There is, of course, no dispute as to the determinative facts adduced at respondent's preliminary examination: At approximately 10:30 p.m. on the night of March 14, 1970, Los Angeles Police Officers Troy E. Galloway and H. N. Marco were notified by police radio that there was a possible narcotics suspect at a specified address. They proceeded to that location and knocked on the door. Respondent opened the door and the officers immediately detected the odor of burning marijuana emanating from inside the house. Through the open door Officer Galloway could see three persons seated in the living room and Officer Marco could see one. Respondent was asked if he lived at the house and he replied ‘Yes.’ He was asked if he had called the police and he said ‘No.’

Entering the residence Officer Galloway observed a smoking marijuana roach in a metal clip on a coffee table in the living room. He also saw two pipes on the table. One of these was warm and appeared to contain marijuana debris. Four persons, in addition to respondent, were arrested in the living room. Officer Marco went into an adjacent dining area, arrested two other persons there, and brought them into the living room.

Information supplied -
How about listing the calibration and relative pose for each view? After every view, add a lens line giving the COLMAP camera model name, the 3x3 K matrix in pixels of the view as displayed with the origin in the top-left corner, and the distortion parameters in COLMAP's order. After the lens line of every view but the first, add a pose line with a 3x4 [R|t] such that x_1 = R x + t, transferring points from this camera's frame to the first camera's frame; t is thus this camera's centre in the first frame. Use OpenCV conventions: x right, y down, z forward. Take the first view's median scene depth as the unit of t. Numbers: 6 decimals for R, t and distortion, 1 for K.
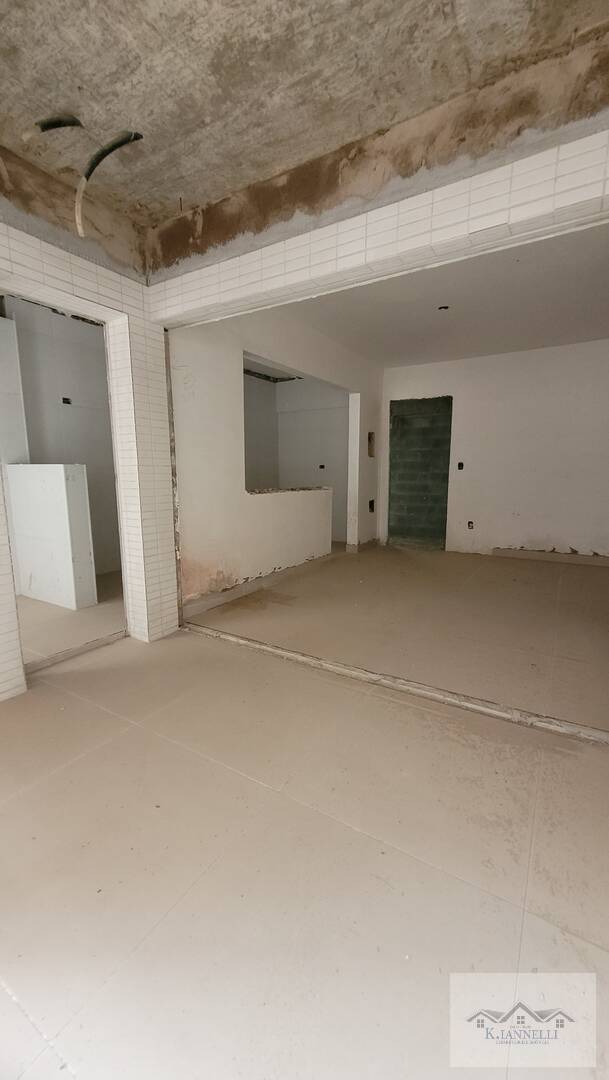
lens RADIAL K [[422.9, 0, 309.8], [0, 422.9, 541.9], [0, 0, 1]] dist [0.010155, -0.000219]
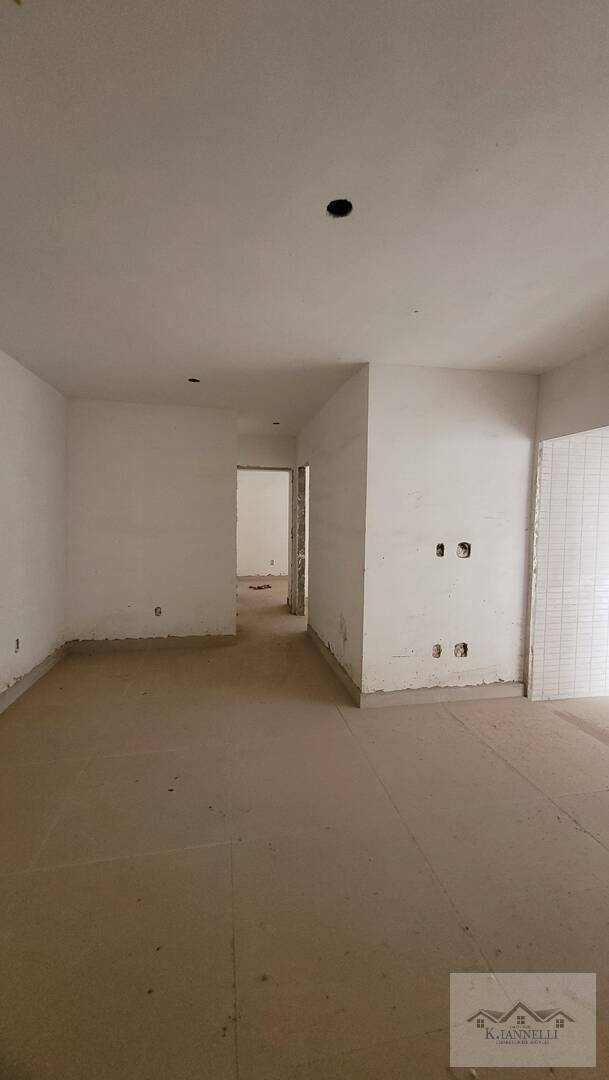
lens RADIAL K [[422.9, 0, 305.5], [0, 422.9, 541.1], [0, 0, 1]] dist [0.010155, -0.000219]
pose [[-0.672815, -0.049746, 0.738137, 0.033364], [0.108568, 0.980296, 0.165026, -0.529257], [-0.731801, 0.191170, -0.654157, 2.321645]]
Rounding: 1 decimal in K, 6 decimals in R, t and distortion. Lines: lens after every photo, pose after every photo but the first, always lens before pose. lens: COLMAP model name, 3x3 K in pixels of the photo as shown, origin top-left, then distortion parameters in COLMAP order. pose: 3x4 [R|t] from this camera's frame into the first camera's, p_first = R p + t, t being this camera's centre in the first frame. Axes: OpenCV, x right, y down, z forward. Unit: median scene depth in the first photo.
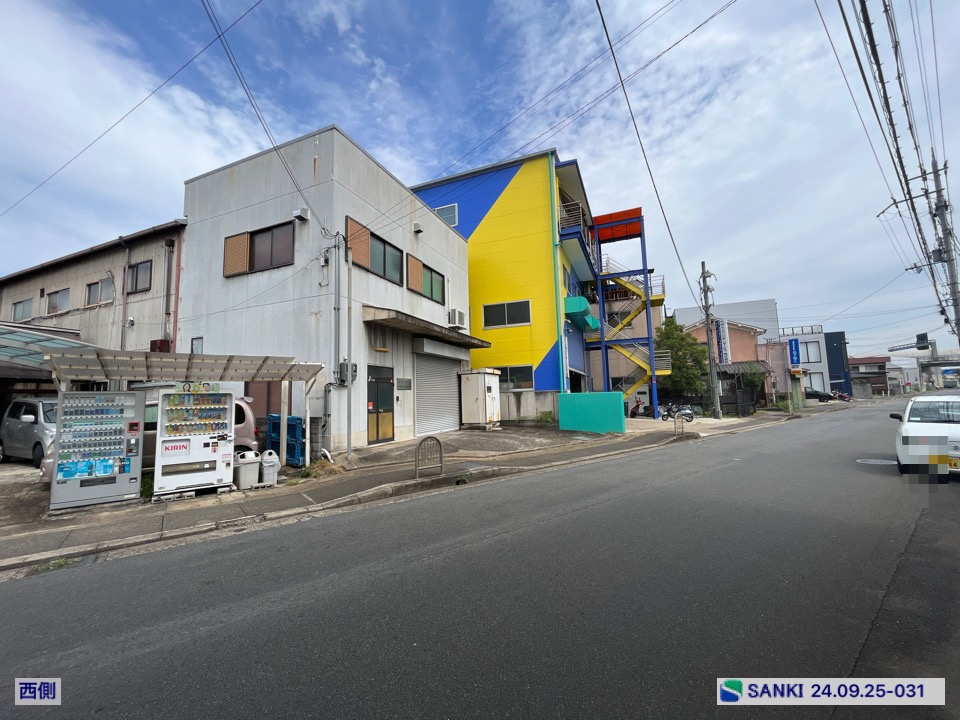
lens RADIAL K [[389.8, 0, 476.1], [0, 389.8, 360.1], [0, 0, 1]] dist [-0.001945, -0.000263]
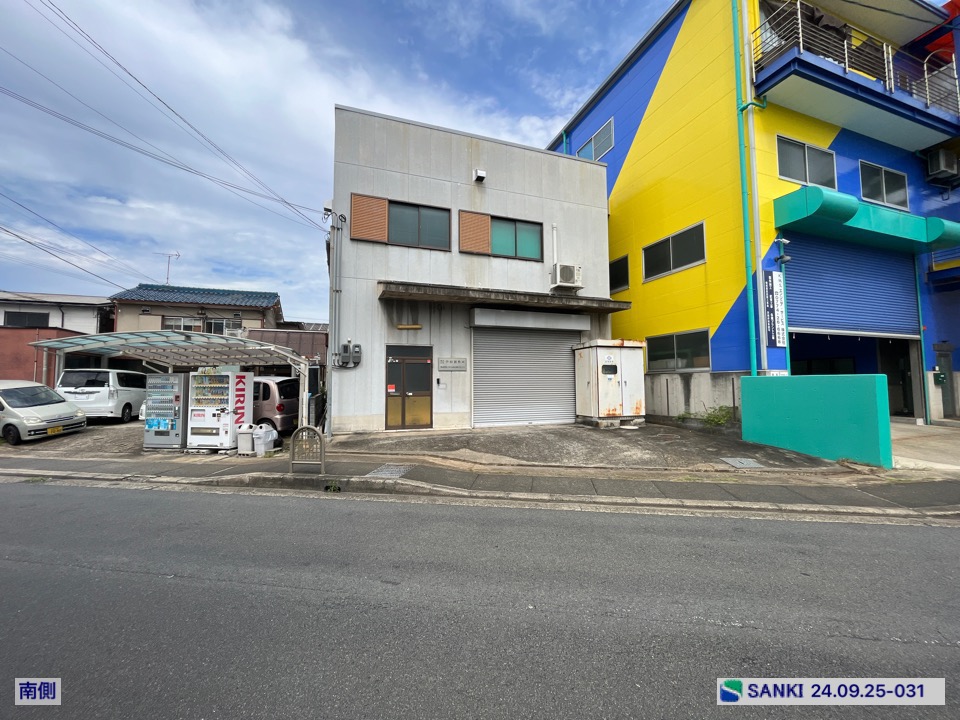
lens RADIAL K [[389.8, 0, 477.4], [0, 389.8, 361.0], [0, 0, 1]] dist [-0.001945, -0.000263]
pose [[0.673013, -0.018660, -0.739395, 0.476567], [0.060714, 0.997702, 0.030084, 0.030166], [0.737135, -0.065138, 0.672599, 0.444224]]
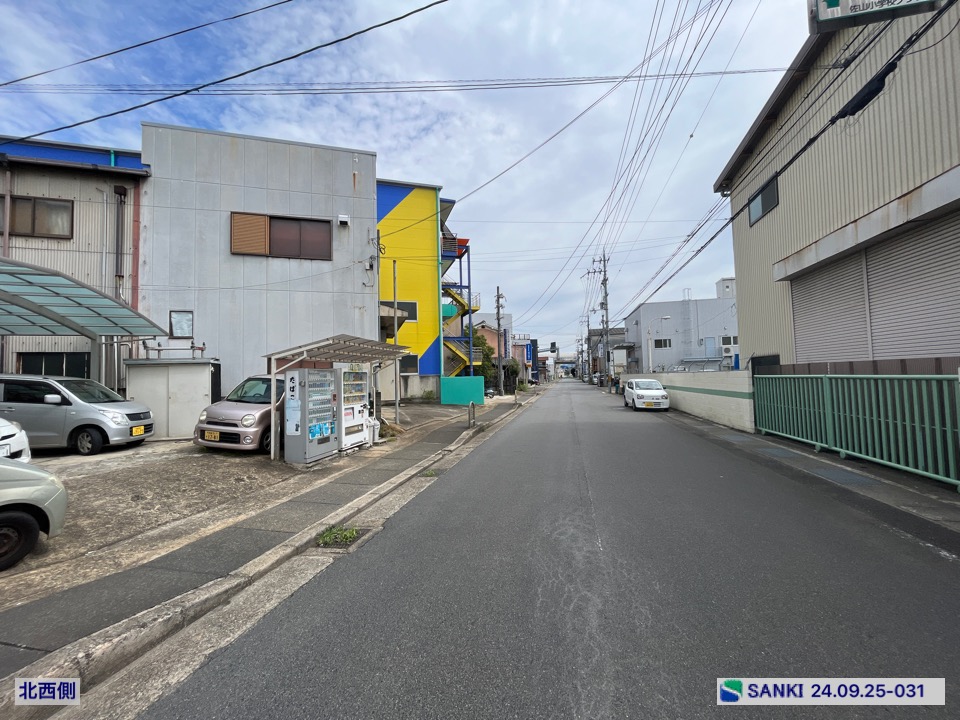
lens RADIAL K [[389.8, 0, 476.7], [0, 389.8, 359.9], [0, 0, 1]] dist [-0.001945, -0.000263]
pose [[0.776192, 0.039543, 0.629256, -0.682988], [-0.061276, 0.998038, 0.012866, 0.002857], [-0.627513, -0.048544, 0.777092, -0.135831]]
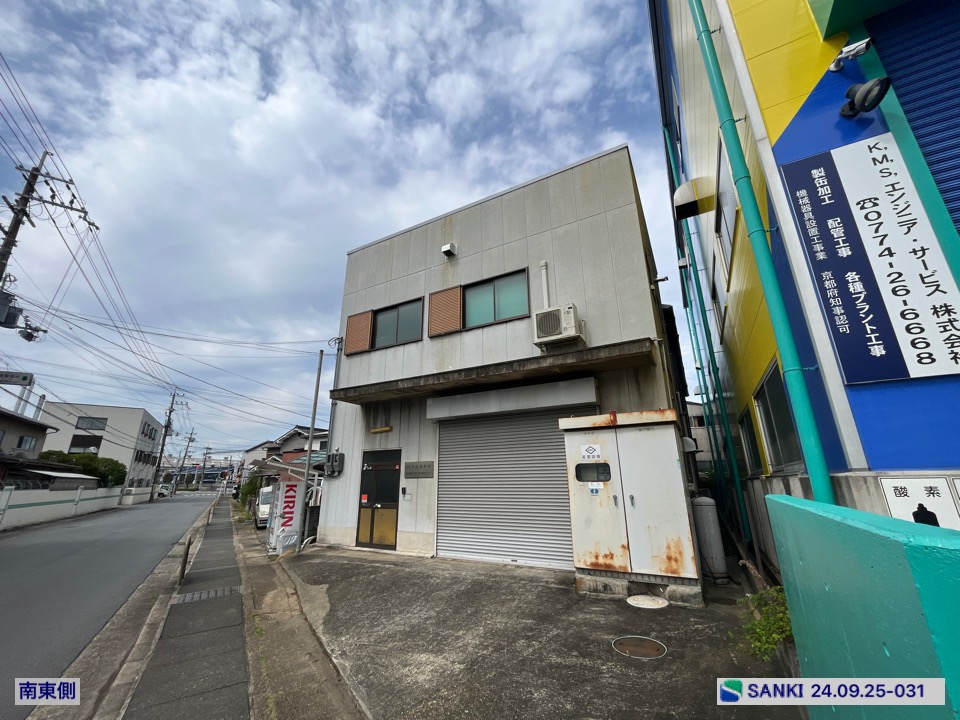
lens RADIAL K [[389.8, 0, 476.9], [0, 389.8, 360.9], [0, 0, 1]] dist [-0.001945, -0.000263]
pose [[-0.109931, -0.269061, -0.956829, 0.526182], [0.110312, 0.953413, -0.280774, 0.080803], [0.987799, -0.136415, -0.075129, 1.147666]]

To do -
Reproduce the court passage describing the 1970 marijuana arrest in full, word for word.

Response below -
There is, of course, no dispute as to the determinative facts adduced at respondent's preliminary examination: At approximately 10:30 p.m. on the night of March 14, 1970, Los Angeles Police Officers Troy E. Galloway and H. N. Marco were notified by police radio that there was a possible narcotics suspect at a specified address. They proceeded to that location and knocked on the door. Respondent opened the door and the officers immediately detected the odor of burning marijuana emanating from inside the house. Through the open door Officer Galloway could see three persons seated in the living room and Officer Marco could see one. Respondent was asked if he lived at the house and he replied ‘Yes.’ He was asked if he had called the police and he said ‘No.’

Entering the residence Officer Galloway observed a smoking marijuana roach in a metal clip on a coffee table in the living room. He also saw two pipes on the table. One of these was warm and appeared to contain marijuana debris. Four persons, in addition to respondent, were arrested in the living room. Officer Marco went into an adjacent dining area, arrested two other persons there, and brought them into the living room.